*WORK ITEM*. Please copy exactly the lines from the one containing "at 492×1040 in" to the end of the entries, both included, and nothing else. Omit every picture.

*DATA FOR ANALYSIS*.
==*==
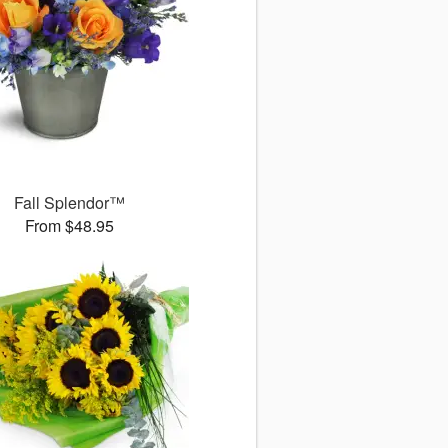
Fall Splendor™
From $48.95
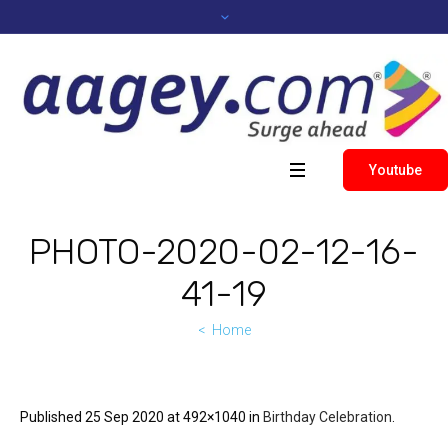
Youtube
PHOTO-2020-02-12-16-
41-19
Home
Published
25 Sep 2020
at 492×1040 in
Birthday Celebration
.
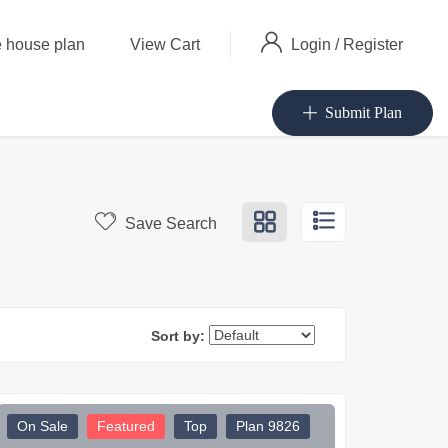
Login
/
Register
 house plan
View Cart
Submit Plan
Save Search
Sort by:
On Sale
Featured
Top
Plan 9826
==*==
*FINISHED TASK*.
at 492×1040 in
Birthday Celebration
.
Login
/
Register
 house plan
View Cart
Submit Plan
Save Search
Sort by:
On Sale
Featured
Top
Plan 9826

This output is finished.